それでは、フレイルを予防するためのどのような取り組みをすれば良いのでしょうか。
 フレイル予防は日々の習慣と結びついているため、「栄養」「身体活動」「社会参加」を見直すことが第一歩です。
 「栄養」とは食事の改善です。食事は活力の源ですので、バランスの取れた食事を3食摂ることを意識しましょう。また、お口の健康(口腔ケア)にも気を配りましょう。
 次に、「身体活動」とはウォーキングやストレッチなど運動をすることです。運動は筋肉の発達だけでなく、食欲や心の健康にも影響します。今までより10分多く歩くことから心がけてみましょう。

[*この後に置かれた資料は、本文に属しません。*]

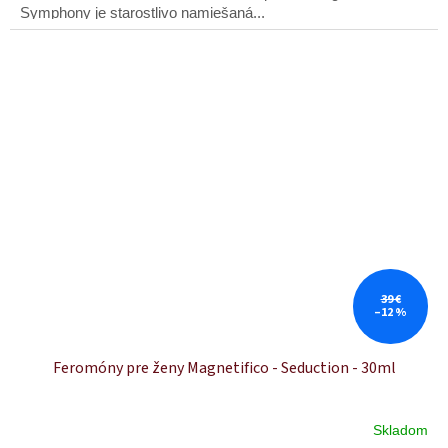
Symphony je starostlivo namiešaná...
39 €
–12 %
Feromóny pre ženy Magnetifico - Seduction - 30ml
Skladom
Priemerné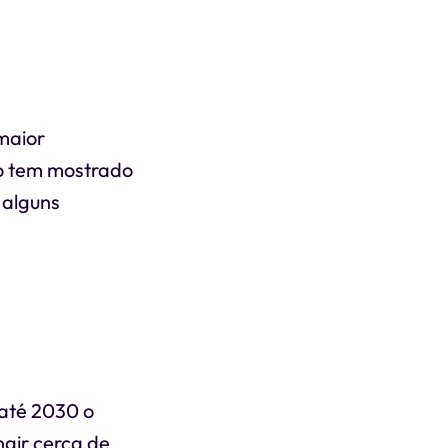
 maior
ão tem mostrado
 alguns
até 2030 o
gir cerca de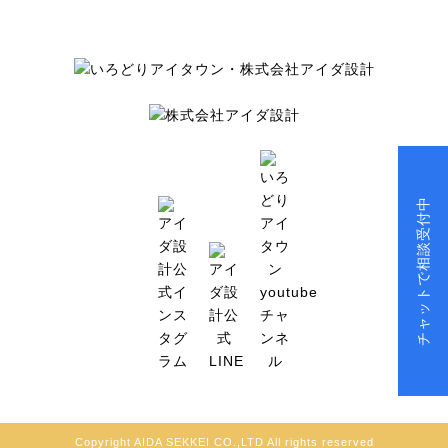
チャットで相談受付中
Copyright AIDA SEKKEI CO.,LTD All rights reserved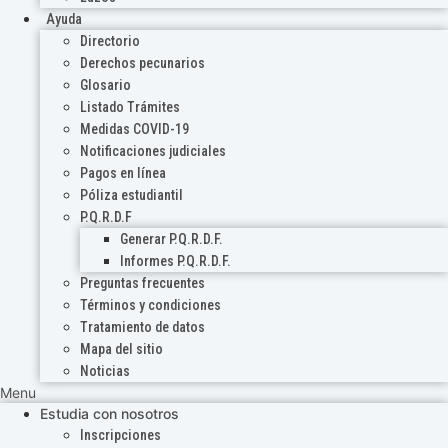
Ayuda
Directorio
Derechos pecunarios
Glosario
Listado Trámites
Medidas COVID-19
Notificaciones judiciales
Pagos en línea
Póliza estudiantil
P.Q.R.D.F
Generar P.Q.R.D.F.
Informes P.Q.R.D.F.
Preguntas frecuentes
Términos y condiciones
Tratamiento de datos
Mapa del sitio
Noticias
Menu
Estudia con nosotros
Inscripciones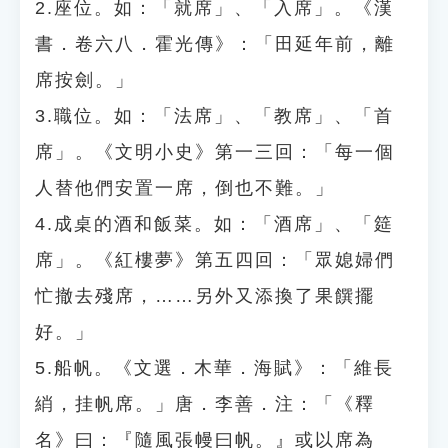
2.座位。如：「就席」、「入席」。《漢
書．卷六八．霍光傳》：「田延年前，離
席按劍。」
3.職位。如：「法席」、「教席」、「首
席」。《文明小史》第一三回：「每一個
人替他們安置一席，倒也不難。」
4.成桌的酒和飯菜。如：「酒席」、「筵
席」。《紅樓夢》第五四回：「眾媳婦們
忙撤去殘席，……另外又添換了果饌擺
好。」
5.船帆。《文選．木華．海賦》：「維長
綃，挂帆席。」唐．李善．注：「《釋
名》曰：『隨風張幔曰帆。』或以席為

 最後に、「社会参加」は、趣味やボランティアなどで外出することです。身近なことや自分に合った活動を見つけましょう。

【最後に】

 年のせいと諦めていた体や心の衰えは予防できます。
自分はフレイルではないかという心配や、フレイル予防の活動をどうやって始めたら良いか等で困ったときは、各自治体で色々な取り組みを行っていますので問い合わせてみてください。
 やりたいことや好きなことを続けていくために、フレイル予防の3つのポイントである「栄養」「身体活動」「社会参加」を少しずつ毎日の生活に取り入れ、今できることから始めてみてください。